See Ryden fail at jobs. Hear her nemesis lecture her that "struggle and strife come before success, even in the dictionary." See Ryden throw herself at one guy and then the other.

There's nothing here to offend, aside from a few jarring profanities. Bledel is as charming as ever, but you have to wonder if she believes and would support the decisions Ryden makes. "Post Grad" is a "Devil Wears Prada" without the devil, a "Reality Bites" without any bite -- and not much reality, either.

ROGER MOORE, ORLANDO SENTINEL

SHORTS

★★ 1/2 out of four stars

Rating: PG for mild action and some rude humor.

Robert Rodriguez channels his inner 11-year-old with a childish but fun wish-fulfillment fantasy for kids that's equal parts boogers, big messages and product placement.

It's a connected collection of "shorts" -- short films about kids (and adults) who encounter a magical wishing rock deep in the heart of Texas.

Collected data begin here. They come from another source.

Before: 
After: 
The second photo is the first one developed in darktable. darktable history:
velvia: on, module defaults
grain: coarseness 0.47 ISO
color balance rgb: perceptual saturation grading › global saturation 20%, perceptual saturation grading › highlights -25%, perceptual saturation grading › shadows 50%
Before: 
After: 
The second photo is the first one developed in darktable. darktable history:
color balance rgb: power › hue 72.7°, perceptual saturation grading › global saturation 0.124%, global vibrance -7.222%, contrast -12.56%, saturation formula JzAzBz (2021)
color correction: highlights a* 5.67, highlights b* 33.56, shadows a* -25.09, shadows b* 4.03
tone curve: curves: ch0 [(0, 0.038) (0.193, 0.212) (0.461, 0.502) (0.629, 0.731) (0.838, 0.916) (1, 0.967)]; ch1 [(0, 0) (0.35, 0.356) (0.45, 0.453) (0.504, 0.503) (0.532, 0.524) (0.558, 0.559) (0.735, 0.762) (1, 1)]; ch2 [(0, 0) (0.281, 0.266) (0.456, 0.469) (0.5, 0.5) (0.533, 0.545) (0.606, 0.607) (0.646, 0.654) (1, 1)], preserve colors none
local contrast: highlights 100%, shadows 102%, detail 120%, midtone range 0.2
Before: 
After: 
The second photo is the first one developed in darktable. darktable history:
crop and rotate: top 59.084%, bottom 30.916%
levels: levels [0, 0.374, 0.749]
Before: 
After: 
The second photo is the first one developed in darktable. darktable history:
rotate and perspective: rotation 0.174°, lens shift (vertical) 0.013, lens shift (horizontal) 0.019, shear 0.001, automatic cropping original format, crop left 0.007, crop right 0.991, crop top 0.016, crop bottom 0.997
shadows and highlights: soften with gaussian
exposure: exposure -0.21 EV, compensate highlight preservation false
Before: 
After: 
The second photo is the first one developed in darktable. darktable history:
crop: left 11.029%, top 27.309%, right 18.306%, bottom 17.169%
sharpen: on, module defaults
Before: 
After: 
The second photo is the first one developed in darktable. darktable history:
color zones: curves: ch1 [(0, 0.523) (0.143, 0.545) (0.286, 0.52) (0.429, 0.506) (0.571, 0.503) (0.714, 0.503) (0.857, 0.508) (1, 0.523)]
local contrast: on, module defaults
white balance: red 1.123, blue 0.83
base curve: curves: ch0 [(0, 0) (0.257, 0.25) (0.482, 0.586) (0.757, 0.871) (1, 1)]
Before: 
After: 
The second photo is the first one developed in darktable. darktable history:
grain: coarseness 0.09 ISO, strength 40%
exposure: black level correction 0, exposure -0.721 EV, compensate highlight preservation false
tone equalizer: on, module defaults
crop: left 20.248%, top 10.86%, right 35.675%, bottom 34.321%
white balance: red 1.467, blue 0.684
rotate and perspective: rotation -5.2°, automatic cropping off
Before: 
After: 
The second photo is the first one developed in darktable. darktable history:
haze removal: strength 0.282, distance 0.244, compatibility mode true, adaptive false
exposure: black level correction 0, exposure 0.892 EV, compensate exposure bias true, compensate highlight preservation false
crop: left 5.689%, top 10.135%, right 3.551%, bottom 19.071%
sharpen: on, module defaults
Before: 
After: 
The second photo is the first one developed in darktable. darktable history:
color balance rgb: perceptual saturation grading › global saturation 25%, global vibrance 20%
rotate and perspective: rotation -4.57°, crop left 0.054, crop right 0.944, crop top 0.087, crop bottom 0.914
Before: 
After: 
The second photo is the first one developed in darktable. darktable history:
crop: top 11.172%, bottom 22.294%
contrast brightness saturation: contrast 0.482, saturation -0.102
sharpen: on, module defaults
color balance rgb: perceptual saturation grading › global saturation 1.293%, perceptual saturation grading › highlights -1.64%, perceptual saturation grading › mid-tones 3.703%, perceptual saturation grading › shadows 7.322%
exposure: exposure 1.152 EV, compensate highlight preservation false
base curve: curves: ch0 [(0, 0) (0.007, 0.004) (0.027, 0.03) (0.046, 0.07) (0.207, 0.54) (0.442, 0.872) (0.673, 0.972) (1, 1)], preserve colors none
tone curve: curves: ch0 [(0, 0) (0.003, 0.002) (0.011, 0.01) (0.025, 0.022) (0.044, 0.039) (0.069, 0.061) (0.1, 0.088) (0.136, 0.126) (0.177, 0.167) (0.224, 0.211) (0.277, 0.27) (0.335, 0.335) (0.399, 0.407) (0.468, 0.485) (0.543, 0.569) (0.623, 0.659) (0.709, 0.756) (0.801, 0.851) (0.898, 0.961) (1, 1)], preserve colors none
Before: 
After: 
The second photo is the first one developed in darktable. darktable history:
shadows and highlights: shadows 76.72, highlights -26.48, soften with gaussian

In Black Falls, everybody works on the Black Box, an all-in-one phone gadget. Not that this makes Cobalt Black (James Spader) happy. He's paranoid about losing market share, which is why competing marketers Mrs. and Mr. Thompson (Leslie Mann and Jon Cryer) are constantly on their Black Boxes, miscommunicating. They barely notice that son Toby "Toe" Thompson (Jimmy Bennett) is friendless, the object of bullying by Black's hellish daughter, Helvetica (Jolie Vanier, a preteen Christina Ricci).

That changes when the little rainbow rock falls into his life. As Toe and other kids cope with having their wishes come true (and blunder with every wish), telephones pop out of their heads, pterodactyls pluck them from one danger and into another, braces pop off teeth but arms are broken.

It's cute, and it skews young enough that you won't have to worry about the plugs for this car or that video game company. Thankfully, most kids aren't in the market for anything at Ikea.